A striking Zucchi photograph (fig. 210) depicts a viewer in front of the monumental canvas of The Agnew Clinic painted by the American artist Thomas Eakins (1844-1916). The painting celebrates one of the greatest surgeons of the nineteenth-century and illustrates the rabid development of new surgical practices in the United States during Eakins’s lifetime. Zucchi adds a surprisingly relevant commentary to the issues addressed by the painter. Some feminist art historians have attempted to portray David Hayes Agnew as a misogynist, suggesting that the painting represents the systematic mutilation of women in front of a male audience. It seems unlikely that Eakins intended this interpretation. Although Agnew had a traditional view of women’s roles as more important in the domestic sphere, he encouraged the expanded role of nurses in the operating room and in hospitals. Zucchi’s female viewer --seemingly referred to by the doctor himself in the course of his post-operative remarks-- observes the operation closely.

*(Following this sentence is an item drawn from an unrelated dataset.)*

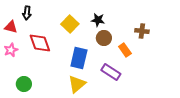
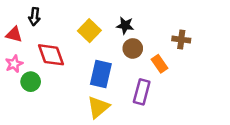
purple rectangle: (111, 72) -> (142, 92), turned 72
green circle: (24, 84) -> (31, 82), moved

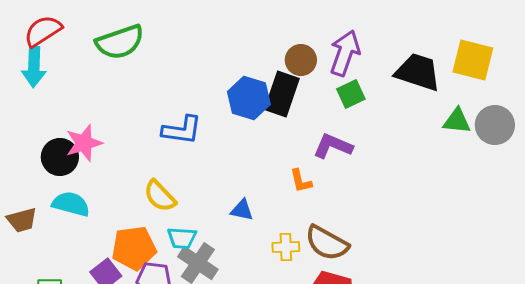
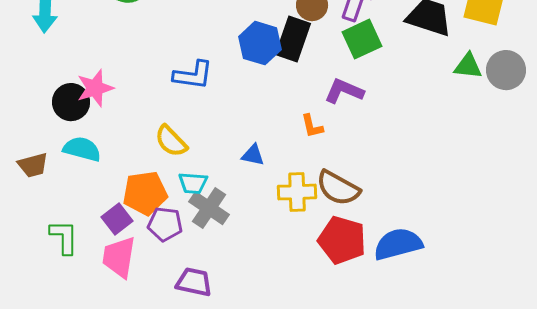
green square: (351, 94) -> (362, 39), size x1.4
yellow cross: (286, 247) -> (297, 192), size x1.4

Her white jacket and hair fit seamlessly into the painting, reinforcing both the newfound importance of women in the operating room and the inherent sense of hygiene and cleanliness under the bright new Edison electric lights of the nineteenth-century operating room.
Picasso’s synthetic cubist masterpiece, The Three Musicians, provided Zucchi with an opportunity to turn the trio into a quartet with the addition of a fourth rhythmic figure (fig. 231). The hooded African-American youth looks avidly at the musical scores as he enters into the spirit of Picasso’s 1921 Commedia dell’arte troupe. In Zucchi’s interpretation the young man, wearing earbuds and holding a sheet of paper, is perhaps re-imagining the music that Pierrot, Harlequin, and the monk are playing.